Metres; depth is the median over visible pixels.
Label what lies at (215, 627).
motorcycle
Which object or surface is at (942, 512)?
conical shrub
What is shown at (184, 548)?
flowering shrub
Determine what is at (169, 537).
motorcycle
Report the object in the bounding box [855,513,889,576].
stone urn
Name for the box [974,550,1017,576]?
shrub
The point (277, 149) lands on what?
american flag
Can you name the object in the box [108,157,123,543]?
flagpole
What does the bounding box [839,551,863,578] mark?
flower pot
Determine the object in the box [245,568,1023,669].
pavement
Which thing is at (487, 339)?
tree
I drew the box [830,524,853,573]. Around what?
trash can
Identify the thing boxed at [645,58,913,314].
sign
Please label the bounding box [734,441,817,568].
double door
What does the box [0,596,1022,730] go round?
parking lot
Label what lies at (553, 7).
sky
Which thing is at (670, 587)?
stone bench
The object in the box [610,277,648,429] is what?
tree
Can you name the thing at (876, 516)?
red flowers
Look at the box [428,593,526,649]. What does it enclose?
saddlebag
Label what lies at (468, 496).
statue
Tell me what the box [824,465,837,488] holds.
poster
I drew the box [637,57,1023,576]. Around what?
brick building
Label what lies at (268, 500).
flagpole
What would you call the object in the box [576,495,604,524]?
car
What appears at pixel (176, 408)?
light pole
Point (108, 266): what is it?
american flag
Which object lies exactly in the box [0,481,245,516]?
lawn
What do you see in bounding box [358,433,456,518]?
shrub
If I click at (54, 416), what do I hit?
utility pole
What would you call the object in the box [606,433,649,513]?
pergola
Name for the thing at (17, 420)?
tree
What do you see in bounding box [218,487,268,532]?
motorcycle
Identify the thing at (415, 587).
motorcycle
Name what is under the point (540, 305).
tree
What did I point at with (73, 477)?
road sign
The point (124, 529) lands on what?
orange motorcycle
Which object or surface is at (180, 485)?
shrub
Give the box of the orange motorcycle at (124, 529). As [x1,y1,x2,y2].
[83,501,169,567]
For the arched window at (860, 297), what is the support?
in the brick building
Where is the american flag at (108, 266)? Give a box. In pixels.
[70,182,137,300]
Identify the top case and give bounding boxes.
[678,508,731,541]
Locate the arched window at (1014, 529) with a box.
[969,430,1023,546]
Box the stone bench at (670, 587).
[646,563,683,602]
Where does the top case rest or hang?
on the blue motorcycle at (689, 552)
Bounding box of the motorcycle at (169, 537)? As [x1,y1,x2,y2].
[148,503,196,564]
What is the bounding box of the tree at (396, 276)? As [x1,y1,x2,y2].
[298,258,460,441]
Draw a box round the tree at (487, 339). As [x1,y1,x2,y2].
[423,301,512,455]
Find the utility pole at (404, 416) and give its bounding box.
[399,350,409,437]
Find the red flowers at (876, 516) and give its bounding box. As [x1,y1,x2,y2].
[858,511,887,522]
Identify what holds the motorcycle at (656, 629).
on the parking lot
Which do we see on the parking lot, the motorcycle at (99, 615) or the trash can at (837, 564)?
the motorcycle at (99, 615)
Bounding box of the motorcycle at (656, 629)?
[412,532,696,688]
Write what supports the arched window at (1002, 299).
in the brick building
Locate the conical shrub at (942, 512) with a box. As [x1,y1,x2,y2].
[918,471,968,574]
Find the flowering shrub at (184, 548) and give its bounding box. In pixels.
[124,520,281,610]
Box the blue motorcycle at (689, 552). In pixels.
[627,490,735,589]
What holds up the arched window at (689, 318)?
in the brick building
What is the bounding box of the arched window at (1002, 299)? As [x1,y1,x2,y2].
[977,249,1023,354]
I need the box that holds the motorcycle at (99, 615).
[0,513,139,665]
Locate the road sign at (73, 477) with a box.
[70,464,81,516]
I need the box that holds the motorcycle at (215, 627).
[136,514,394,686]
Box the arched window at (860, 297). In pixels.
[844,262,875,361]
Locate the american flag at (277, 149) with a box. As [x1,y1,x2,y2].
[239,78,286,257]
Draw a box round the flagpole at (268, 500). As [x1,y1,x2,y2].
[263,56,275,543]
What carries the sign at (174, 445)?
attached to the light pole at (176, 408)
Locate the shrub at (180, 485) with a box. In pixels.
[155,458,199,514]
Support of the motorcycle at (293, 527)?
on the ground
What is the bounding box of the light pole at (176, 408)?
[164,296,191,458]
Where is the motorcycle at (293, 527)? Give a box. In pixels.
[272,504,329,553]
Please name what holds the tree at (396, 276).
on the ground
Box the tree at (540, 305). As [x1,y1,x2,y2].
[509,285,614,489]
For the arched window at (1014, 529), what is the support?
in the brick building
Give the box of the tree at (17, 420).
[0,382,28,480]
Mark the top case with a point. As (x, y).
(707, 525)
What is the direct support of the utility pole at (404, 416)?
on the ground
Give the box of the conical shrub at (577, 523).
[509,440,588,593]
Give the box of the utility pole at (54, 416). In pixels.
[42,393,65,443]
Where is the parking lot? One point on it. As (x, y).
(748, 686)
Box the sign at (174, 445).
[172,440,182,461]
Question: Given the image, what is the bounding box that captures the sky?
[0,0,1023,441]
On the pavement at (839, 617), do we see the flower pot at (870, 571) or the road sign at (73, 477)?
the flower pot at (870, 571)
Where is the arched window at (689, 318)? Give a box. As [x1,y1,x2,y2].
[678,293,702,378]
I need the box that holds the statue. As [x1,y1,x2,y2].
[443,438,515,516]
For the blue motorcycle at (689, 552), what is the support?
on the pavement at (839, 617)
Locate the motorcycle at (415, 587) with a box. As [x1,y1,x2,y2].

▸ **WHAT IS NEEDED**
Whatever the number of entries above, each one is to be copied exactly.

▸ **RESULT BELOW**
Metres; depth is the median over visible pixels.
Label what lies at (215, 627).
motorcycle
Which object or surface is at (942, 512)?
conical shrub
What is shown at (184, 548)?
flowering shrub
Determine what is at (169, 537).
motorcycle
Report the object in the bounding box [855,513,889,576].
stone urn
Name for the box [974,550,1017,576]?
shrub
The point (277, 149) lands on what?
american flag
Can you name the object in the box [108,157,123,543]?
flagpole
What does the bounding box [839,551,863,578] mark?
flower pot
Determine the object in the box [245,568,1023,669].
pavement
Which thing is at (487, 339)?
tree
I drew the box [830,524,853,573]. Around what?
trash can
Identify the thing boxed at [645,58,913,314].
sign
Please label the bounding box [734,441,817,568].
double door
What does the box [0,596,1022,730] go round?
parking lot
Label what lies at (553, 7).
sky
Which thing is at (670, 587)?
stone bench
The object in the box [610,277,648,429] is what?
tree
Can you name the thing at (876, 516)?
red flowers
Look at the box [428,593,526,649]. What does it enclose?
saddlebag
Label what lies at (468, 496).
statue
Tell me what the box [824,465,837,488] holds.
poster
I drew the box [637,57,1023,576]. Around what?
brick building
Label what lies at (268, 500).
flagpole
What would you call the object in the box [576,495,604,524]?
car
What appears at pixel (176, 408)?
light pole
Point (108, 266): what is it?
american flag
Which object lies exactly in the box [0,481,245,516]?
lawn
What do you see in bounding box [358,433,456,518]?
shrub
If I click at (54, 416), what do I hit?
utility pole
What would you call the object in the box [606,433,649,513]?
pergola
Name for the thing at (17, 420)?
tree
What do you see in bounding box [218,487,268,532]?
motorcycle
Identify the thing at (415, 587).
motorcycle
Name what is under the point (540, 305).
tree
What did I point at with (73, 477)?
road sign
The point (124, 529) lands on what?
orange motorcycle
Which object or surface is at (180, 485)?
shrub
Give the box of the orange motorcycle at (124, 529). As [x1,y1,x2,y2].
[83,501,169,567]
For the arched window at (860, 297), what is the support?
in the brick building
Where is the american flag at (108, 266)? Give a box. In pixels.
[70,182,137,300]
Identify the top case and give bounding boxes.
[678,508,731,541]
Locate the arched window at (1014, 529) with a box.
[969,430,1023,546]
Box the stone bench at (670, 587).
[646,563,683,602]
Where does the top case rest or hang?
on the blue motorcycle at (689, 552)
Bounding box of the motorcycle at (169, 537)? As [x1,y1,x2,y2].
[148,503,196,564]
What is the bounding box of the tree at (396, 276)? As [x1,y1,x2,y2].
[298,258,460,441]
Draw a box round the tree at (487, 339). As [x1,y1,x2,y2].
[423,301,512,455]
Find the utility pole at (404, 416) and give its bounding box.
[399,350,409,437]
Find the red flowers at (876, 516) and give its bounding box. As [x1,y1,x2,y2].
[858,511,887,522]
Identify what holds the motorcycle at (656, 629).
on the parking lot
Which do we see on the parking lot, the motorcycle at (99, 615) or the trash can at (837, 564)?
the motorcycle at (99, 615)
Bounding box of the motorcycle at (656, 629)?
[412,532,696,688]
Write what supports the arched window at (1002, 299).
in the brick building
Locate the conical shrub at (942, 512) with a box. As [x1,y1,x2,y2].
[918,471,968,574]
Find the flowering shrub at (184, 548) and give its bounding box. In pixels.
[124,520,281,610]
Box the blue motorcycle at (689, 552). In pixels.
[627,490,735,589]
What holds up the arched window at (689, 318)?
in the brick building
What is the bounding box of the arched window at (1002, 299)? As [x1,y1,x2,y2].
[977,249,1023,354]
I need the box that holds the motorcycle at (99, 615).
[0,513,139,665]
Locate the road sign at (73, 477) with a box.
[70,464,81,516]
I need the box that holds the motorcycle at (215, 627).
[136,514,394,686]
Box the arched window at (860, 297). In pixels.
[844,262,875,361]
Locate the american flag at (277, 149) with a box. As [x1,y1,x2,y2].
[239,78,286,257]
Draw a box round the flagpole at (268, 500). As [x1,y1,x2,y2].
[263,56,275,543]
What carries the sign at (174, 445)?
attached to the light pole at (176, 408)
Locate the shrub at (180, 485) with a box. In pixels.
[155,458,199,514]
Support of the motorcycle at (293, 527)?
on the ground
What is the bounding box of the light pole at (176, 408)?
[164,296,191,458]
Where is the motorcycle at (293, 527)? Give a box. In pixels.
[272,504,329,553]
Please name what holds the tree at (396, 276).
on the ground
Box the tree at (540, 305). As [x1,y1,x2,y2].
[509,285,614,489]
For the arched window at (1014, 529), what is the support?
in the brick building
Give the box of the tree at (17, 420).
[0,382,28,480]
Mark the top case with a point. As (x, y).
(707, 525)
What is the direct support of the utility pole at (404, 416)?
on the ground
Give the box of the conical shrub at (577, 523).
[509,440,588,593]
Give the box of the utility pole at (54, 416). In pixels.
[42,393,65,443]
Where is the parking lot? One point on it. As (x, y).
(748, 686)
Box the sign at (174, 445).
[172,440,182,461]
Question: Given the image, what is the bounding box that captures the sky?
[0,0,1023,441]
On the pavement at (839, 617), do we see the flower pot at (870, 571) or the road sign at (73, 477)?
the flower pot at (870, 571)
Where is the arched window at (689, 318)? Give a box. As [x1,y1,x2,y2].
[678,293,702,378]
I need the box that holds the statue. As [x1,y1,x2,y2].
[443,438,515,516]
For the blue motorcycle at (689, 552), what is the support?
on the pavement at (839, 617)
Locate the motorcycle at (415, 587) with a box. As [x1,y1,x2,y2].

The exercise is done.